## About this exercise
From the line that contains "[481,236,518,248] simple, ->" to the final line of the entries below, write out every line exactly as it appears, and nothing else.

Collected data:
====
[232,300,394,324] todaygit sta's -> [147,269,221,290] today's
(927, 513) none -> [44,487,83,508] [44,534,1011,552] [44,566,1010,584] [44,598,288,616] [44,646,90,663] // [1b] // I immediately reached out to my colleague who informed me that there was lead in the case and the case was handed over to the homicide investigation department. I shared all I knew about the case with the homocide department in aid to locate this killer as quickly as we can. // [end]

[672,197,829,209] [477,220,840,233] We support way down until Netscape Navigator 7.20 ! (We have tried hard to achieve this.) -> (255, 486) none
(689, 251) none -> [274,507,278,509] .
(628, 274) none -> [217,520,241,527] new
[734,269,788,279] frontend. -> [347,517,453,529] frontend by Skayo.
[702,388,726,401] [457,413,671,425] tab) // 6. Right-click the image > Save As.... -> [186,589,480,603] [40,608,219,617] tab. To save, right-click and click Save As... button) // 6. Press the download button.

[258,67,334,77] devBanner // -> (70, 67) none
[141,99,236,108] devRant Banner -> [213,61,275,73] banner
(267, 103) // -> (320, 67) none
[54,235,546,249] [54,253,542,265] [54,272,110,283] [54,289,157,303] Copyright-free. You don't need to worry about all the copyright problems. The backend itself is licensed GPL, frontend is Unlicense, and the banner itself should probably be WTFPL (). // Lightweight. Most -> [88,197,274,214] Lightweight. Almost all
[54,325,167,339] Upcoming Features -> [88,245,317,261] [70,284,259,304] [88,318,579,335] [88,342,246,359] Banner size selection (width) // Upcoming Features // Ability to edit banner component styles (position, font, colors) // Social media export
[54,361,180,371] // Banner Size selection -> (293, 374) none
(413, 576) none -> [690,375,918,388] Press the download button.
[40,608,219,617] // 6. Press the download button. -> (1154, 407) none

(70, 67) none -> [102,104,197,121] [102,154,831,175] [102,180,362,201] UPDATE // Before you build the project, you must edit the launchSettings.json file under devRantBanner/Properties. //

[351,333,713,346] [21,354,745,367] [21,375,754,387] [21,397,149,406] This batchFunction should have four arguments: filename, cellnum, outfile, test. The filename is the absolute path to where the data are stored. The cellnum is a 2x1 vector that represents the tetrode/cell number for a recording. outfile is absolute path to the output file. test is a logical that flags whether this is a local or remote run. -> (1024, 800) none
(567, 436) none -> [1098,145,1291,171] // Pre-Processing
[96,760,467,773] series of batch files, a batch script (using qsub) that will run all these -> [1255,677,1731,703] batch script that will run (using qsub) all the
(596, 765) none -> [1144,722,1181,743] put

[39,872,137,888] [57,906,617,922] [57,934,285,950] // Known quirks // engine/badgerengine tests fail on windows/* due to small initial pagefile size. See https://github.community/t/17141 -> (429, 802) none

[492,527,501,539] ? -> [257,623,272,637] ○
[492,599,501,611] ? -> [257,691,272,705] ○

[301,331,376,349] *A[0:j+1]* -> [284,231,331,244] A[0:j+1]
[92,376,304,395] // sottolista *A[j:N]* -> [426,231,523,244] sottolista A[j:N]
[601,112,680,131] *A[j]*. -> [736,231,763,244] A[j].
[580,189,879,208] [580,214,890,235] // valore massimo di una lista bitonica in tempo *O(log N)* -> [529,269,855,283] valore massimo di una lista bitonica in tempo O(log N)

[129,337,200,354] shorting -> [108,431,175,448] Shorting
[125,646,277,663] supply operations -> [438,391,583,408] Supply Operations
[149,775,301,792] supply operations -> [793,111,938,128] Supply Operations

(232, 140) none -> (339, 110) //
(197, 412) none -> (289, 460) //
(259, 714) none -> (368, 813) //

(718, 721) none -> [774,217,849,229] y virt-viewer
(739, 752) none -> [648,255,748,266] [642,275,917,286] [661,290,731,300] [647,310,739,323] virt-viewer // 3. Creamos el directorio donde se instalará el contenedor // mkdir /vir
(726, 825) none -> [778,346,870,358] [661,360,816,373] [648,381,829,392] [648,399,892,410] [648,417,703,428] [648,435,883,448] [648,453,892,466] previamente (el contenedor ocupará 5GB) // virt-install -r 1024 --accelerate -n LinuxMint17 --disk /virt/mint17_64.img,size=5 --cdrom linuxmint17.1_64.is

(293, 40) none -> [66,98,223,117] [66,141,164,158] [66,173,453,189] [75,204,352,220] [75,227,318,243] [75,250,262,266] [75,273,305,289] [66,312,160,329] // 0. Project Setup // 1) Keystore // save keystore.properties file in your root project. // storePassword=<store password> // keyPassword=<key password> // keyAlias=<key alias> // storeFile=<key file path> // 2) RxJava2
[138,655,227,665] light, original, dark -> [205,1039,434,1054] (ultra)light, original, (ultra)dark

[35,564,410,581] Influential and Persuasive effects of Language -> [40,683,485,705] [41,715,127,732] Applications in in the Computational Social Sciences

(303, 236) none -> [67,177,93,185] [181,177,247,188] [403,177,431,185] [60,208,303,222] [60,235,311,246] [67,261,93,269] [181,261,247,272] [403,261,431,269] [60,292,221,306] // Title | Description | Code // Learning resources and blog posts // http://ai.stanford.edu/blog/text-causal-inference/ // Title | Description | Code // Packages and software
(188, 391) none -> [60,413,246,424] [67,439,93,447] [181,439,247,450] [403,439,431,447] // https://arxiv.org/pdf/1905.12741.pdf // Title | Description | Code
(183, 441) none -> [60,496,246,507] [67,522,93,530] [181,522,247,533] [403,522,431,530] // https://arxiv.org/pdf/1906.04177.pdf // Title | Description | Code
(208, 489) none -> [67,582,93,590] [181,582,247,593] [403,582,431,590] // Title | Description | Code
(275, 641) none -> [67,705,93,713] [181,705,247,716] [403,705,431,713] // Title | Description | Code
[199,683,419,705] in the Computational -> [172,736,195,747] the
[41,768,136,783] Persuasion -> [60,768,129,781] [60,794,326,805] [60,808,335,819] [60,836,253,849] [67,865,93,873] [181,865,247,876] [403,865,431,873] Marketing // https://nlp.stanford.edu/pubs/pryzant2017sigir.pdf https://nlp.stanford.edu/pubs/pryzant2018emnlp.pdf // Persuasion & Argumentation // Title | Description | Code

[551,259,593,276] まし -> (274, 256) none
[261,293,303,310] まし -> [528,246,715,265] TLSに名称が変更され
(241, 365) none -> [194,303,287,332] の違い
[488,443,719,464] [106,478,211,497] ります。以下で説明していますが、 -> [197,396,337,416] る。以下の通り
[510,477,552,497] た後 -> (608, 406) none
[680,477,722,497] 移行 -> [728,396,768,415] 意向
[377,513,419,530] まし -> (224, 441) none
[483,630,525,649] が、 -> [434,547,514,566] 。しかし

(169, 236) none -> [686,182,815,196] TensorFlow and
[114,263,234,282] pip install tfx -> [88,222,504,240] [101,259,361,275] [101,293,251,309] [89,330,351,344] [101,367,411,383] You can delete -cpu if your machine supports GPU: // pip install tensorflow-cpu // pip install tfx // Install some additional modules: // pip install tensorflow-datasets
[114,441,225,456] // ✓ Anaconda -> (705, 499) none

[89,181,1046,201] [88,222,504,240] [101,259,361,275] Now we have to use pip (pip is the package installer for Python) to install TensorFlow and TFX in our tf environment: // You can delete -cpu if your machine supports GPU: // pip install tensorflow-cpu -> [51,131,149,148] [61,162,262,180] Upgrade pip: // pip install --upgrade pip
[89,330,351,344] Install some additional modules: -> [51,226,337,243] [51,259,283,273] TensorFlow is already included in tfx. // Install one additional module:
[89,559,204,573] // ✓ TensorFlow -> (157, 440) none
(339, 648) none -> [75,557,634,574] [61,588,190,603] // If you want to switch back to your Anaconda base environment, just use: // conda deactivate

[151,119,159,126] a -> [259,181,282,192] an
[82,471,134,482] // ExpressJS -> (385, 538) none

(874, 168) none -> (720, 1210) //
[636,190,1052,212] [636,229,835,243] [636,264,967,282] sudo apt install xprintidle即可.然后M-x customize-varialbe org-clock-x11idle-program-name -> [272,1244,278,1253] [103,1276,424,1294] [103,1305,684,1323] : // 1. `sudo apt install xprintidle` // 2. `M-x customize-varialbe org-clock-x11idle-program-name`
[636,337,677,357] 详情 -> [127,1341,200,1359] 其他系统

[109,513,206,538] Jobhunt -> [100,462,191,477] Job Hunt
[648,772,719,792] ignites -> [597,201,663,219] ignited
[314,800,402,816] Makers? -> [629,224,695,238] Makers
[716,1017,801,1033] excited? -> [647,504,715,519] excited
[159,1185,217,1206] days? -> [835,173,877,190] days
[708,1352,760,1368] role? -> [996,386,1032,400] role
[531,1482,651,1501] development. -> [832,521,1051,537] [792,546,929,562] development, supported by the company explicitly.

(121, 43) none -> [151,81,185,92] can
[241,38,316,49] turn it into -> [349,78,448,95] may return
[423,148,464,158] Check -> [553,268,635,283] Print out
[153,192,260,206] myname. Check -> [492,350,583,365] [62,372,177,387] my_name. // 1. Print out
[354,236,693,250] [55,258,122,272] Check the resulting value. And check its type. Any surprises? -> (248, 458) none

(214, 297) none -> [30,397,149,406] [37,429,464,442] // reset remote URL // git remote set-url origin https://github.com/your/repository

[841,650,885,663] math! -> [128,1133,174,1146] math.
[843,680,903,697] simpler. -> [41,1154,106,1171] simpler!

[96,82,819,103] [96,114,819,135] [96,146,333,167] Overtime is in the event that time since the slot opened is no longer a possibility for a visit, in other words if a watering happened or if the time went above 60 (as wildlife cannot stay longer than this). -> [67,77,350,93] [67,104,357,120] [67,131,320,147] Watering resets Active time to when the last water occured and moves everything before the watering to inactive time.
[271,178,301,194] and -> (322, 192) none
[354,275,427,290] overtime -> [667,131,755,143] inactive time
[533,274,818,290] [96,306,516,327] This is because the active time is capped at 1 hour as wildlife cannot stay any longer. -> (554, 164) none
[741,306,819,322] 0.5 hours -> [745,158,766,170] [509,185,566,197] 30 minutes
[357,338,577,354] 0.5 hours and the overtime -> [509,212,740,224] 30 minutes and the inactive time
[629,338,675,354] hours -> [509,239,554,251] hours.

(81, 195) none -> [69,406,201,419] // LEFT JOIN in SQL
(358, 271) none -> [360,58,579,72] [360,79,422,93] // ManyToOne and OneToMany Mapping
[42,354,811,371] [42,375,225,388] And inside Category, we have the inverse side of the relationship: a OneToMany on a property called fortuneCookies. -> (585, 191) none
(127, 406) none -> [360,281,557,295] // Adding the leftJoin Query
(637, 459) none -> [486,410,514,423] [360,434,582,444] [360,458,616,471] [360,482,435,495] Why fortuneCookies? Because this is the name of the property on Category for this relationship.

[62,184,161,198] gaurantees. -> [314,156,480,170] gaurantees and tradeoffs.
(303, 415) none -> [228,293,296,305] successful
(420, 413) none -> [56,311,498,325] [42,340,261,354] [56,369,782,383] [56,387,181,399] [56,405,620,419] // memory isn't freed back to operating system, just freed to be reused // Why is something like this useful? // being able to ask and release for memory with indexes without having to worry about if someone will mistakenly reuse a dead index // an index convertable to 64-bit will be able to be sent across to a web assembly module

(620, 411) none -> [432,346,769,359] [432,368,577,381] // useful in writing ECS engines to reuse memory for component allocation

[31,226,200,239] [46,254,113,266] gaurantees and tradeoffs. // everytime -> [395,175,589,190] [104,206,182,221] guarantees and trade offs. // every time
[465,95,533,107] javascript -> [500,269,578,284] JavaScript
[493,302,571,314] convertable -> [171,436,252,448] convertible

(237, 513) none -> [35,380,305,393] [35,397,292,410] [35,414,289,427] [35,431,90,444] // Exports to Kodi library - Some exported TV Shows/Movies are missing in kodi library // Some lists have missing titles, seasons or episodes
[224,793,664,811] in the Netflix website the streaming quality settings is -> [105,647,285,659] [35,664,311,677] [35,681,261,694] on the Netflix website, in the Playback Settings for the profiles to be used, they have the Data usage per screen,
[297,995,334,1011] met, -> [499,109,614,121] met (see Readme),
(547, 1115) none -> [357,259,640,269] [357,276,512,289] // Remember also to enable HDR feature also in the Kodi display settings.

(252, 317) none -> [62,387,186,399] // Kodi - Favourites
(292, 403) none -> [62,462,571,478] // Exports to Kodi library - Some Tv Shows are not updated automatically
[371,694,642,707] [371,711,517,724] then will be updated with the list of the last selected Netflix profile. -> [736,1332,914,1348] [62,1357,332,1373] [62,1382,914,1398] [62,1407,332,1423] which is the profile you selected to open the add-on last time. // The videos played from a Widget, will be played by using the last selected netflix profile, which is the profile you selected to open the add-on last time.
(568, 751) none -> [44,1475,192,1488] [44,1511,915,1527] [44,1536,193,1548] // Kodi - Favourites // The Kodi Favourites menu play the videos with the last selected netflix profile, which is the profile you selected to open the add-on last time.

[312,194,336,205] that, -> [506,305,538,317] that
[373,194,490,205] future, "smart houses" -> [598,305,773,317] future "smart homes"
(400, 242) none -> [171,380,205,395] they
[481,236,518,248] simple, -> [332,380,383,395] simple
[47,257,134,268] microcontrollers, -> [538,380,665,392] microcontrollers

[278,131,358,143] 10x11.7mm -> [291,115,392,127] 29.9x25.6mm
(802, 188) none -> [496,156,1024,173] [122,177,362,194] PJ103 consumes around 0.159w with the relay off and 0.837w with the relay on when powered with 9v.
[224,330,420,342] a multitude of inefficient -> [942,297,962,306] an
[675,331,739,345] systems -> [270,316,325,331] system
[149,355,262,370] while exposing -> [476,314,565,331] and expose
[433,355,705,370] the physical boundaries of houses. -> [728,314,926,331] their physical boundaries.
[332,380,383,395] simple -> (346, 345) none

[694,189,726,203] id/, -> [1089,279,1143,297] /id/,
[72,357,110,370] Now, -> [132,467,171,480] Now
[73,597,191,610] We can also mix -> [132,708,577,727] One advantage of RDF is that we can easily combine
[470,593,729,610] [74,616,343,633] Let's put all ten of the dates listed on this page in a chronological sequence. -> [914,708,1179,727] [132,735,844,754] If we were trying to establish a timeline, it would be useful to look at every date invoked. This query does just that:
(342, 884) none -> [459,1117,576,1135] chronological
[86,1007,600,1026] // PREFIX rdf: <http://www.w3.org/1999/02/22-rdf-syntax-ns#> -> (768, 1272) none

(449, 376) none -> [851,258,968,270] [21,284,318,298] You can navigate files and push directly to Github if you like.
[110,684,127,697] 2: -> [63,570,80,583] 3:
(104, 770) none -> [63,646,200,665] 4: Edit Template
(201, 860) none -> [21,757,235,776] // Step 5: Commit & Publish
====
## Final answer
[481,236,518,248] simple, -> [332,380,383,395] simple
[47,257,134,268] microcontrollers, -> [538,380,665,392] microcontrollers

[278,131,358,143] 10x11.7mm -> [291,115,392,127] 29.9x25.6mm
(802, 188) none -> [496,156,1024,173] [122,177,362,194] PJ103 consumes around 0.159w with the relay off and 0.837w with the relay on when powered with 9v.
[224,330,420,342] a multitude of inefficient -> [942,297,962,306] an
[675,331,739,345] systems -> [270,316,325,331] system
[149,355,262,370] while exposing -> [476,314,565,331] and expose
[433,355,705,370] the physical boundaries of houses. -> [728,314,926,331] their physical boundaries.
[332,380,383,395] simple -> (346, 345) none

[694,189,726,203] id/, -> [1089,279,1143,297] /id/,
[72,357,110,370] Now, -> [132,467,171,480] Now
[73,597,191,610] We can also mix -> [132,708,577,727] One advantage of RDF is that we can easily combine
[470,593,729,610] [74,616,343,633] Let's put all ten of the dates listed on this page in a chronological sequence. -> [914,708,1179,727] [132,735,844,754] If we were trying to establish a timeline, it would be useful to look at every date invoked. This query does just that:
(342, 884) none -> [459,1117,576,1135] chronological
[86,1007,600,1026] // PREFIX rdf: <http://www.w3.org/1999/02/22-rdf-syntax-ns#> -> (768, 1272) none

(449, 376) none -> [851,258,968,270] [21,284,318,298] You can navigate files and push directly to Github if you like.
[110,684,127,697] 2: -> [63,570,80,583] 3:
(104, 770) none -> [63,646,200,665] 4: Edit Template
(201, 860) none -> [21,757,235,776] // Step 5: Commit & Publish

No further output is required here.